Here are some quotes from the book: Mohler, R. Albert Jr. The Prayer That Turns the World Upside Down: The Lord’s Prayer as a Manifesto for Revolution. Nashville: Thomas Nelson, 2018.
Prayer is never an isolated event. When we pray, we convey our entire theological system. Our theology is never so clearly displayed before our own eyes and before the world as in our prayers.
In Scripture it is unthinkable that a true disciple of the Lord Jesus Christ would not pray.
The Lord Jesus, because he is fully God and fully man, is the only one truly qualified to teach us how to pray. As the second member of the Trinity, Jesus gives us God’s perspective on prayer. In Jesus Christ, God himself is teaching his people how he wants us to approach him. But as one who is fully man, Jesus is also able to instruct us in how we as humans are to approach prayer. Jesus engaged in and experienced a life of prayer. Because he is fully human without any taint of sin, Jesus led a life of perfect prayer.
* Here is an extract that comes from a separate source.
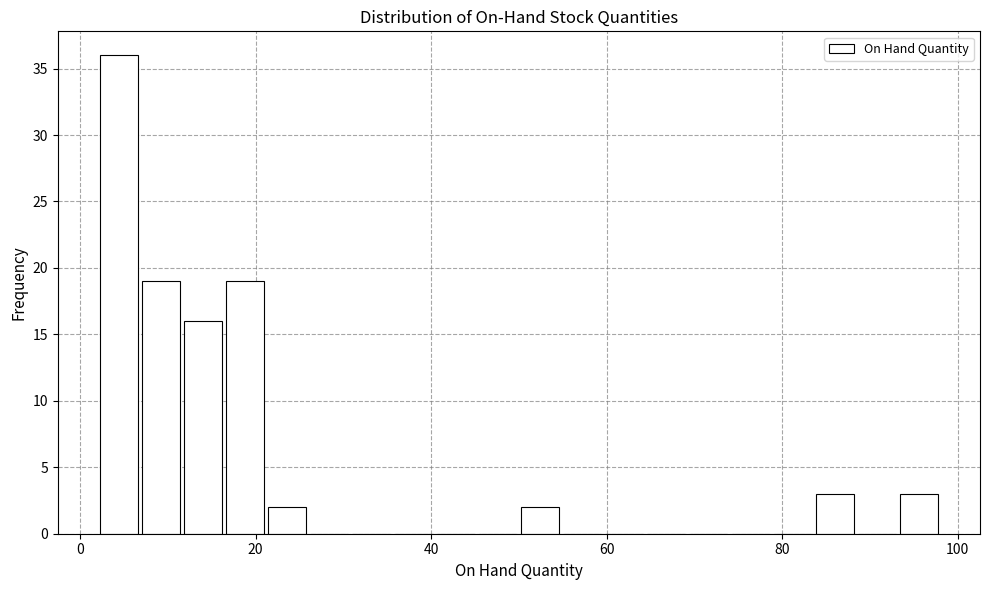

Around what value on the x-axis is the tallest bar? Give the approximate position of its centre, as read against the axis.

4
One of the besetting sins of evangelicalism is our obsession with individualism. The first-person singular pronoun reigns in our thinking. We tend to think about nearly everything (including the truths of God’s Word) only as they relate to me.
The Lord’s Prayer, however, is doctrinally robust, theologically deep, and anything but serene. The Lord’s Prayer is anything but tame. Regrettably, our familiarity often blinds us from seeing just how radical, even subversive, this prayer is. It is for those who hold firmly that Jesus Christ has inaugurated a kingdom, has risen from the dead, reigns at the right hand of God, and is coming again to judge the living and the dead. The Lord’s Prayer is for revolutionaries, for men and women who want to see the kingdoms of this world give way to the kingdom of our Lord.
As J. I. Packer noted, “Here more clearly than anywhere the purpose of prayer becomes plain: not to make God do my will (which is practicing magic), but to bring my will into line with his (which is what it means to practice true religion).”
C. S. Lewis observed the same phenomenon in his classic work The Screwtape Letters. As Lewis explained, humanity is prone to two extremes when it comes to thinking about demonic forces. There are two equal and opposite errors into which our race can fall about the devils. One is to disbelieve in their existence. The other is to believe, and to feel an excessive and unhealthy interest in them. They themselves are equally pleased by both errors and hail a materialist or a magician with the same delight.1
If Christians truly embraced biblical teaching on demonic powers, we would come to church with a tremendous sense of the fact that God has rescued us from the domain of darkness.